Изменить размер шрифта - +

Дилан стоял за желтой лентой, натянутой поперек дорожки к ресторану Антонии — руки в карманах, каждая мышца напряжена. Через полупрозрачное зеркальное стекло витрины он видел суетившихся внутри людей, которые с кисточками, пакетиками, кусочками липкой ленты системно продвигались по залу для посетителей. Они попусту теряют время. Они понятия не имеют, что ищут. И с чем столкнулись. Отпечатки пальцев и ворсинки с ковра не помогут вернуть Реджину.

Калеб мобилизовал добровольцев, чтобы прочесать десять квадратных миль острова, аккуратно разбитых на квадраты поиска, сосредоточив особое внимание, в первую очередь, на участках вокруг ресторана и лагеря бездомных. Дилану хотелось броситься вслед за ними, бежать, выкрикивая ее имя. Бесполезная человеческая суета. Бессмысленные человеческие эмоции.

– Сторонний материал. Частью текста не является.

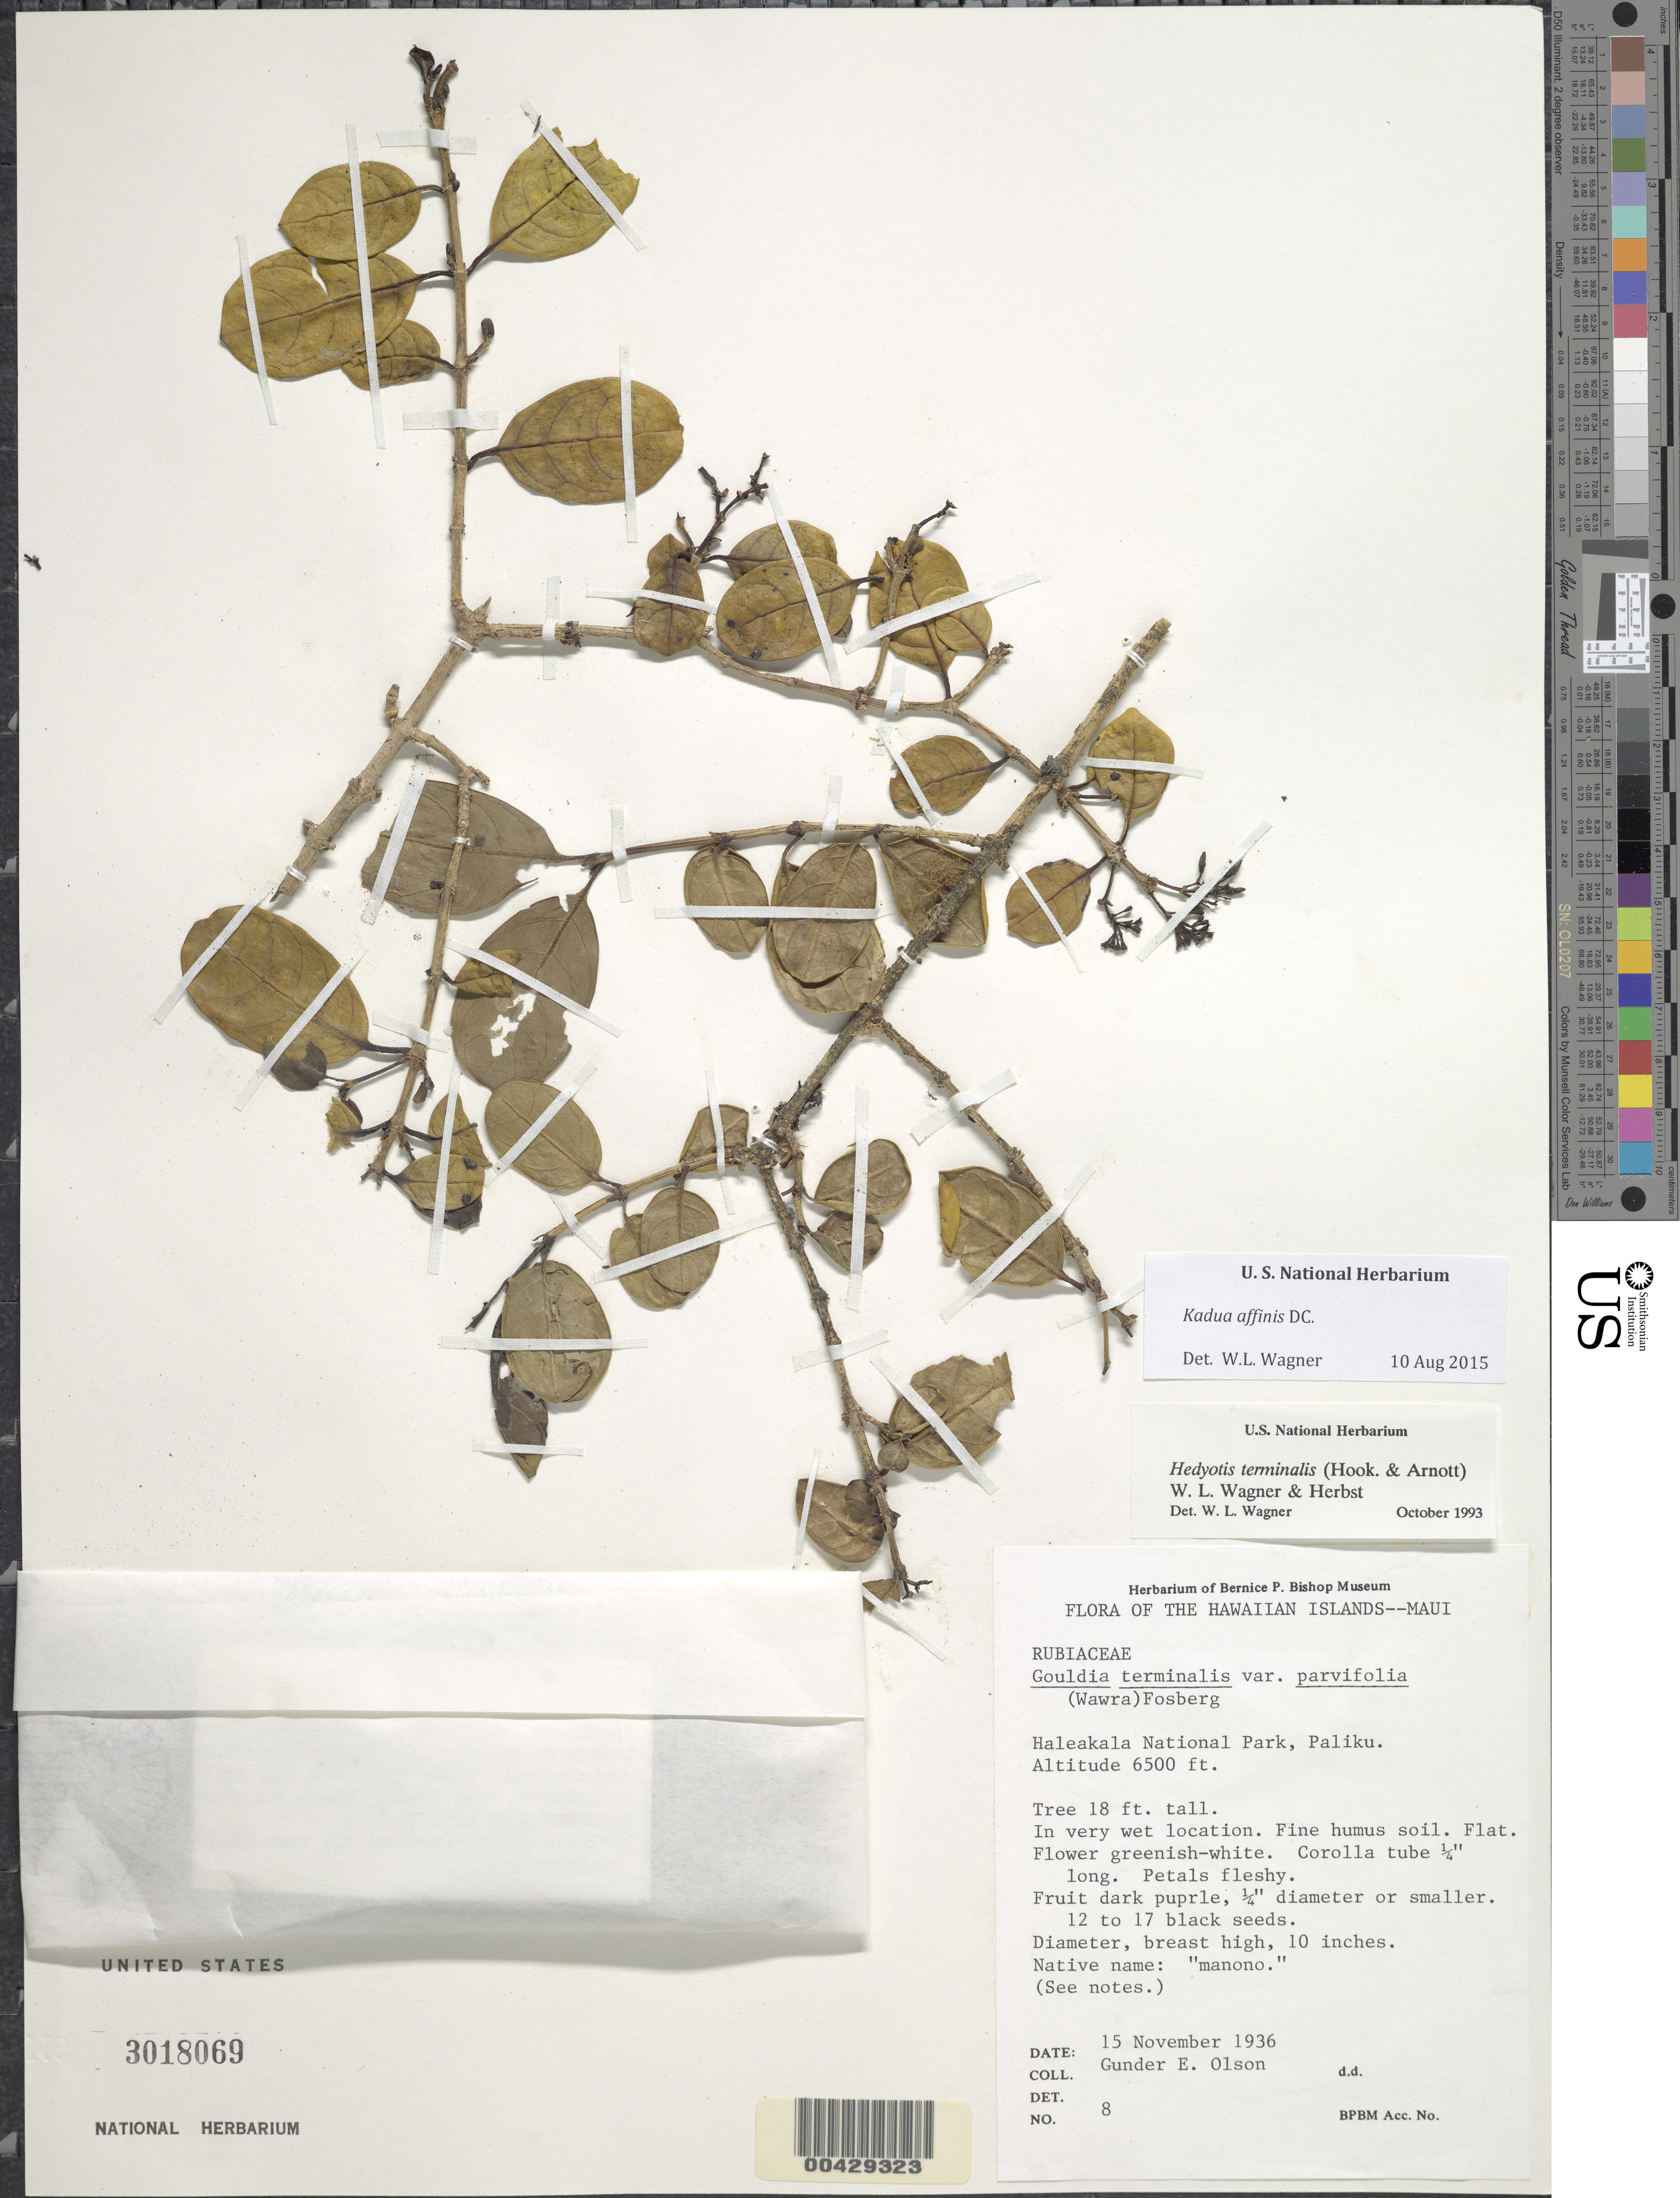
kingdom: Plantae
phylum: Tracheophyta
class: Magnoliopsida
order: Gentianales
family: Rubiaceae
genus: Kadua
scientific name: Kadua affinis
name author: DC.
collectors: G. Olson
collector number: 8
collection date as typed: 15 Nov 1936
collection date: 1936-11-15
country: United States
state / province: Hawaii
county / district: Maui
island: Maui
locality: Haleakala National Park, Paliku.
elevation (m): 1981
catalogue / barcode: US 3018069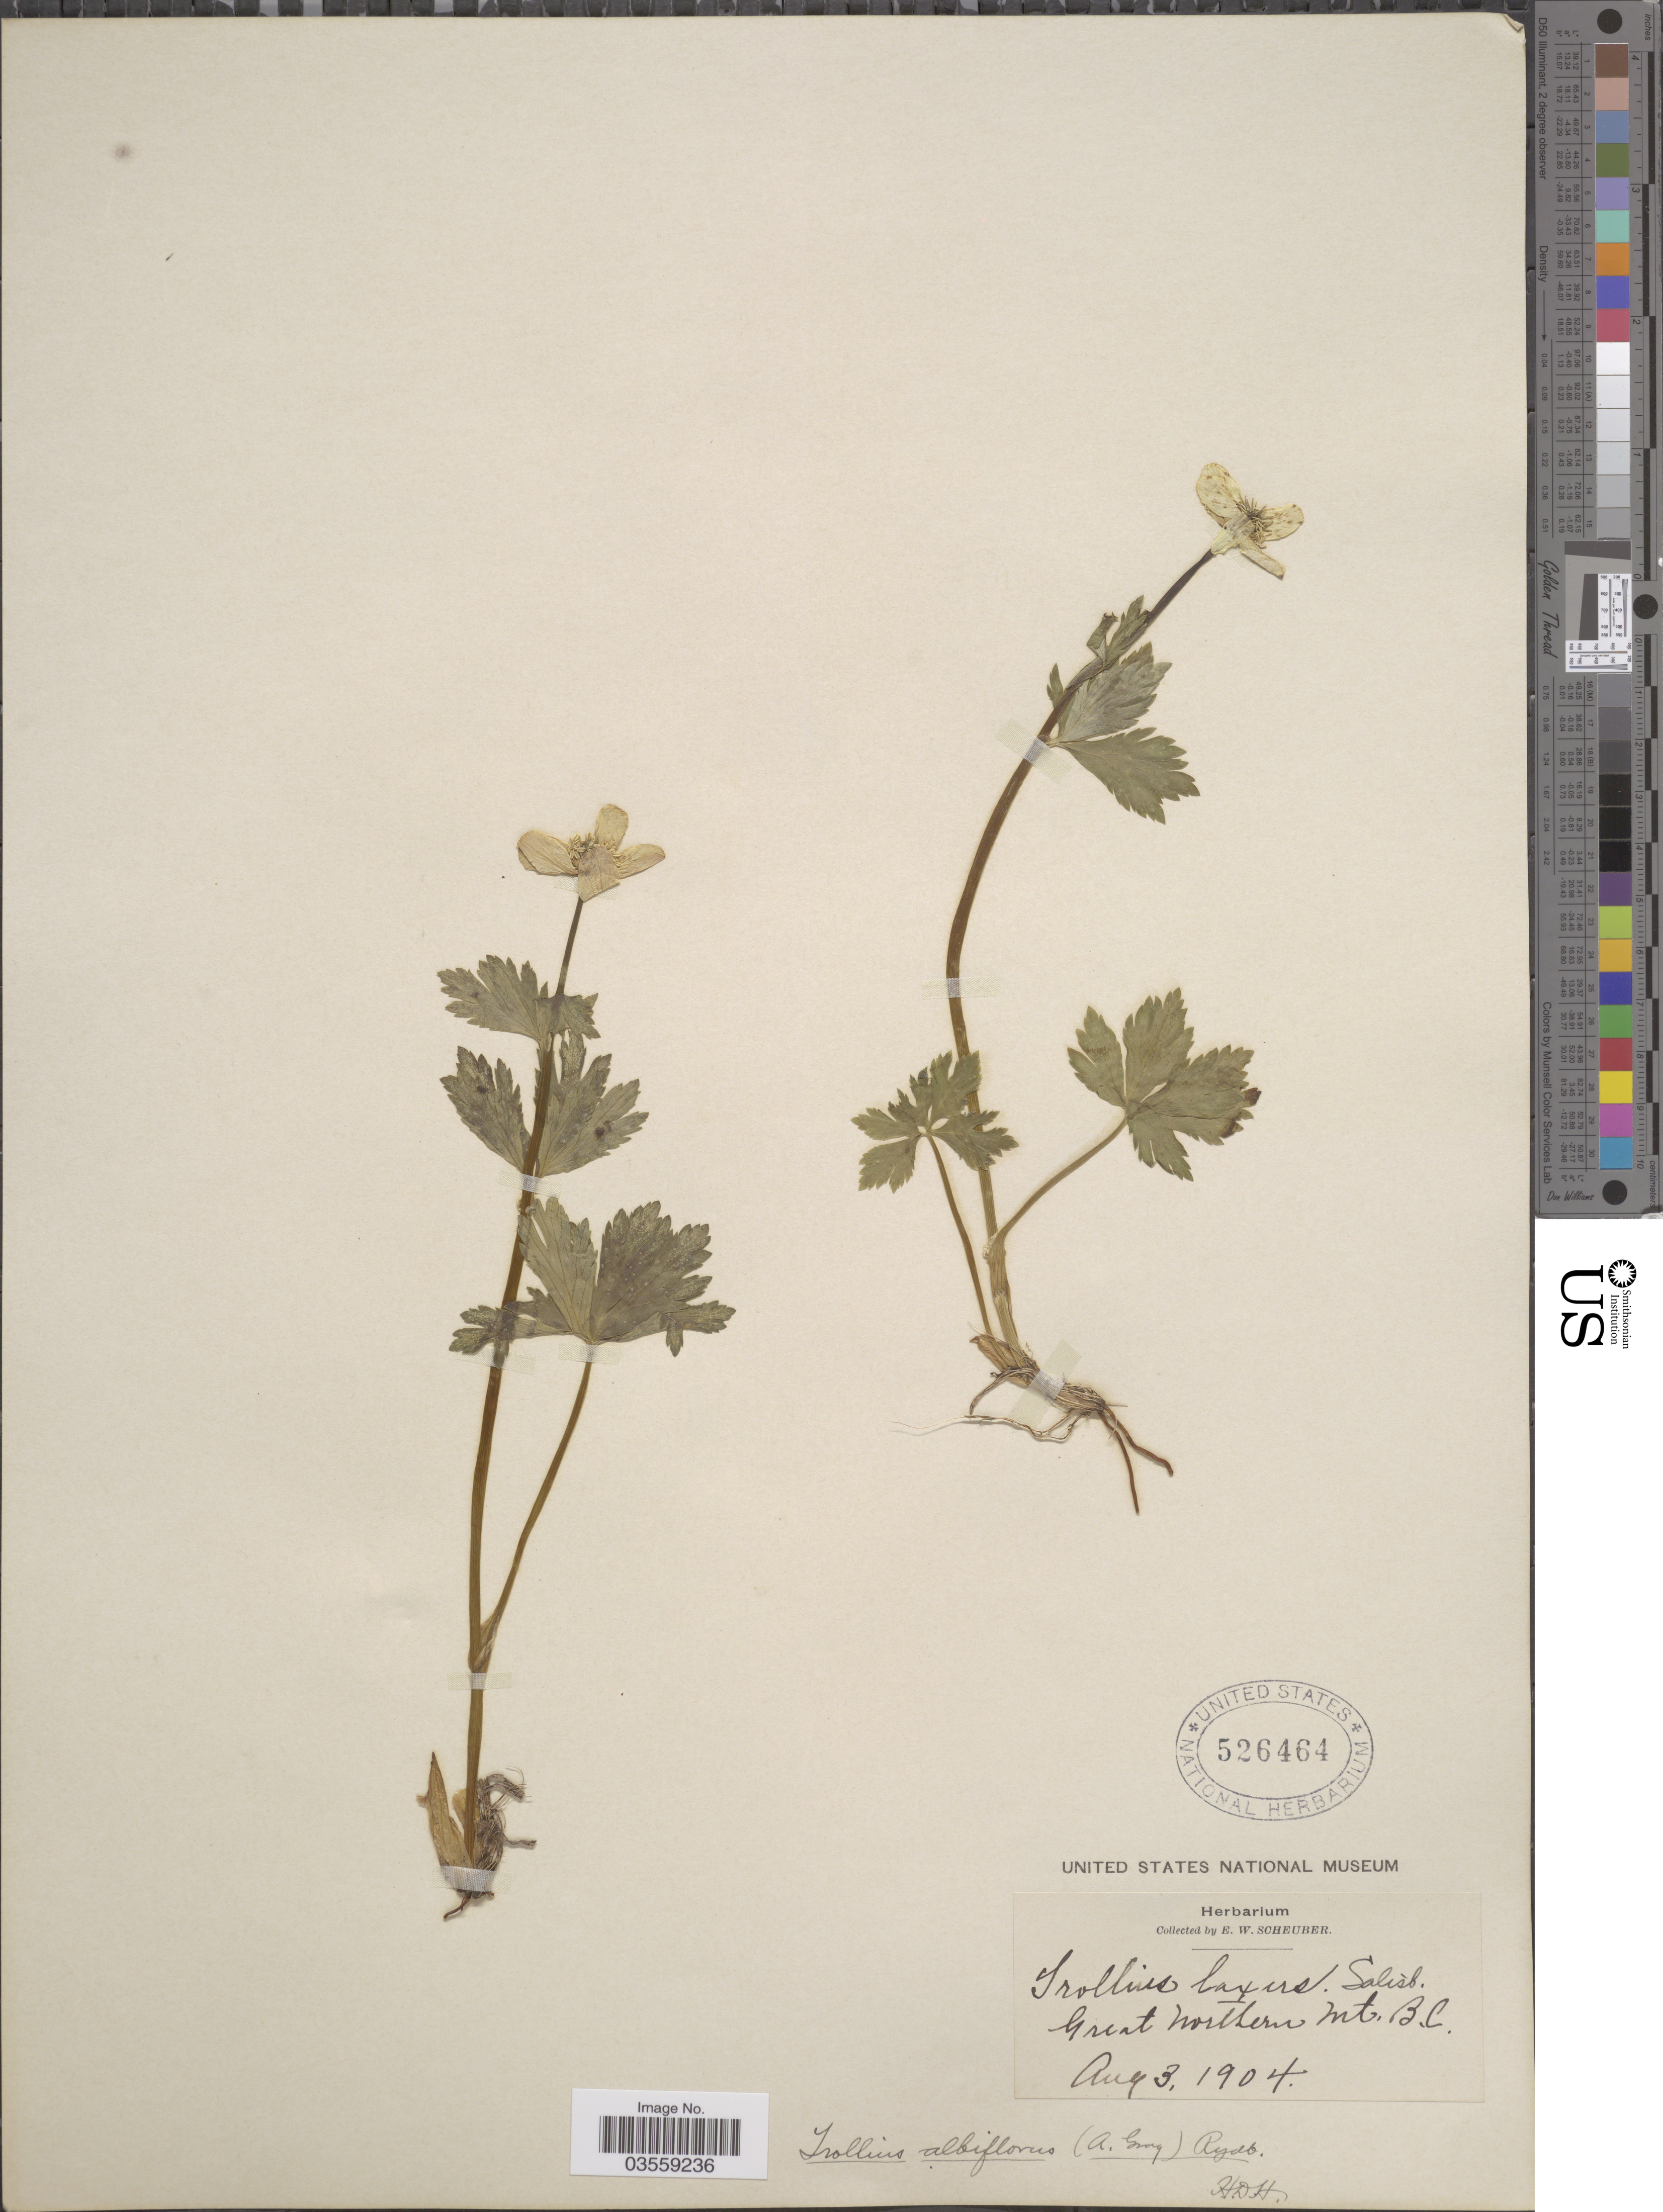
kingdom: Plantae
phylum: Tracheophyta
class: Magnoliopsida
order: Ranunculales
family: Ranunculaceae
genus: Trollius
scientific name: Trollius laxus var. albiflorus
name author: A. Gray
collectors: E. Scheuber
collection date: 1904-08-03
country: Canada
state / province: British Columbia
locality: Great Northern Mt.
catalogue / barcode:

Но они, по крайней мере, хоть что-то делали.

Он сжал кулаки. Конн направил его сюда, чтобы он наблюдал, а не действовал.

Но эта пассивность убивала его. Реджина пропала. Исчезла!

И Дилан с отчаянием сознавал, что его бездействие убивает и ее.

Кулаки у него чесались. Ему хотелось добраться до этого Иерихона и бить его до тех пор, пока он не признается, что с ней сделал. Однако Иерихон находился под охраной в больнице в ожидании вертолета, который отвезет его в госпиталь на материк, чтобы обработать ожог. Но даже если бы лежавший сейчас без сознания человек и пришел в себя, он все равно не был бы в состоянии рассказать Дилану больше, чем тот уже знал.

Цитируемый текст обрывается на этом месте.